Sunday, June 13, 2010

Appearance Discrimination

Perusing ALDaily.com this morning I came upon the following, "Prejudice against unattractive people in the workplace runs deep. Obese women earn 12% less than thinner co-workers with similar qualifications... " with the following link: http://www.inthesetimes.com/working/entry/6090/the_beauty_bias_at_work_and_what_should_be_done_about_it/

For it's overall generality, I find this new bugaboo very attractive. It's very close to perception discrimination but not quite so vacuous. As in trying to pin fog to a wall or a piece of bologna, appearance has substance and is easier to classify. It includes age, race, and ethnic discrimination as well as fat, ugly, and handicapped discrimination. Not perfection but close.

I don't doubt the reality of this sort of social banishment. An ugly face is difficult to look upon unless you manage to engage the eyes. As the fabled windows of the soul, eye contact allows for more authentic communication but it is difficult to maintain with the distraction of striking physical attributes.

Discrimination of itself is not evil. We discriminate between what foods we eat, clothes we wear, where we live.

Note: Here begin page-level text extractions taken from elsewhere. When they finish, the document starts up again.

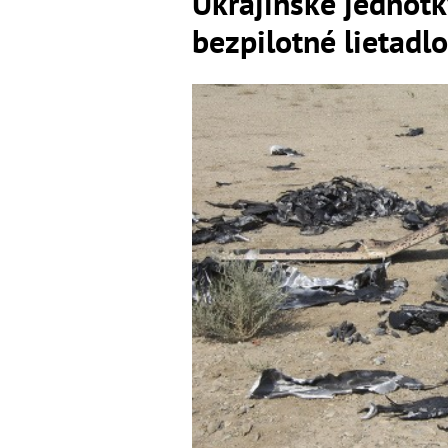
Ukrajinské jednotk
bezpilotné lietadl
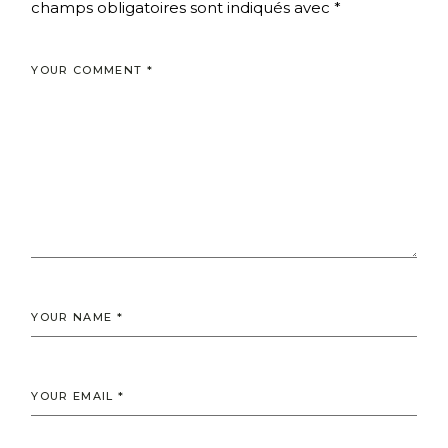
champs obligatoires sont indiqués avec
*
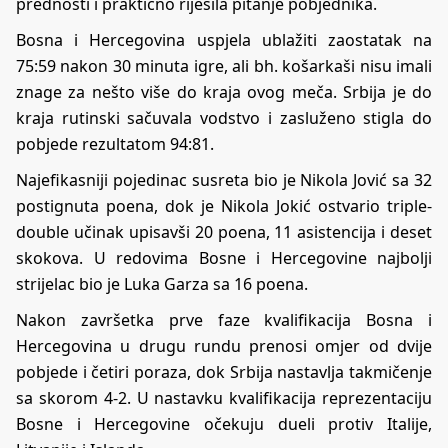
prednosti i praktično riješila pitanje pobjednika.
Bosna i Hercegovina uspjela ublažiti zaostatak na
75:59 nakon 30 minuta igre, ali bh. košarkaši nisu imali
znage za nešto više do kraja ovog meča. Srbija je do
kraja rutinski sačuvala vodstvo i zasluženo stigla do
pobjede rezultatom 94:81.
Najefikasniji pojedinac susreta bio je Nikola Jović sa 32
postignuta poena, dok je Nikola Jokić ostvario triple-
double učinak upisavši 20 poena, 11 asistencija i deset
skokova. U redovima Bosne i Hercegovine najbolji
strijelac bio je Luka Garza sa 16 poena.
Nakon završetka prve faze kvalifikacija Bosna i
Hercegovina u drugu rundu prenosi omjer od dvije
pobjede i četiri poraza, dok Srbija nastavlja takmičenje
sa skorom 4-2. U nastavku kvalifikacija reprezentaciju
Bosne i Hercegovine očekuju dueli protiv Italije,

It is only when another suffers from our choices that it becomes a concern. A concern of our own, not that of society. Being the change you wish to see (to paraphrase Gandhi's statement) is truly the only course one can follow to equality. An appreciation of the difficulty in altering inherent prejudices within oneself allows for a less stringent view of another's inability to follow the same path. There are as many paths as there are living things and it appears to me that all the paths lead ultimately to the same destination. Your path is your choice, discrimination again. We are all creatures of one sort or another huddling together in groups for protection and support.

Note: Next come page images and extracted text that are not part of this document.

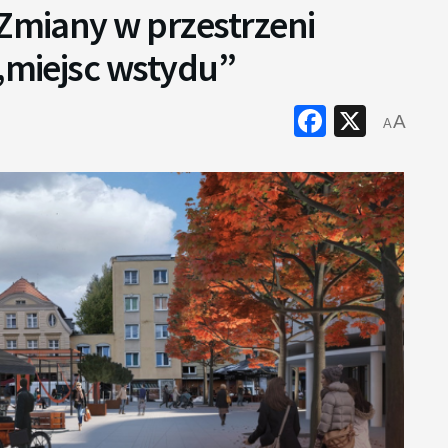
 Zmiany w przestrzeni
 „miejsc wstydu”
Faceboo
X
A
A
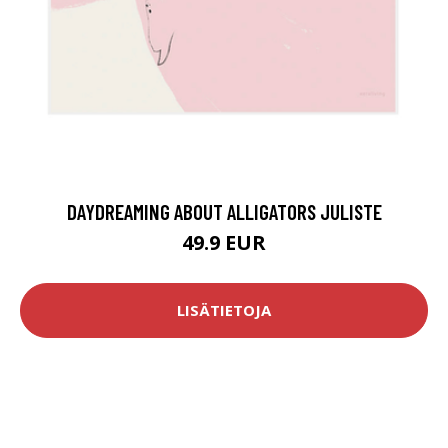
DAYDREAMING ABOUT ALLIGATORS JULISTE
49.9 EUR
LISÄTIETOJA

As a child in the 1950's I was nannied by Mr. Farnsworth's television and one of my earliest role models was Alan Watts, whose program I enjoyed as more for his soothing voice and manner than for what he had to say which I am not sure I could comprehend at the time, but he seeed to be such a nice man, a gentle man. In his book, Beyond Theology, he states, "To be quite sure, to be set, fixed, and firm is to miss the point of life." I've liked that from the moment I first read it. It seems to me to be true to the flow of existence and fits right in with the survival techniques taught to me by the U.S. Army which I condense to, "Stay on the balls of your feet and use your peripheral vision. Stay alert, stay alive". Nothing is certain, change is constant. It smells like evolution.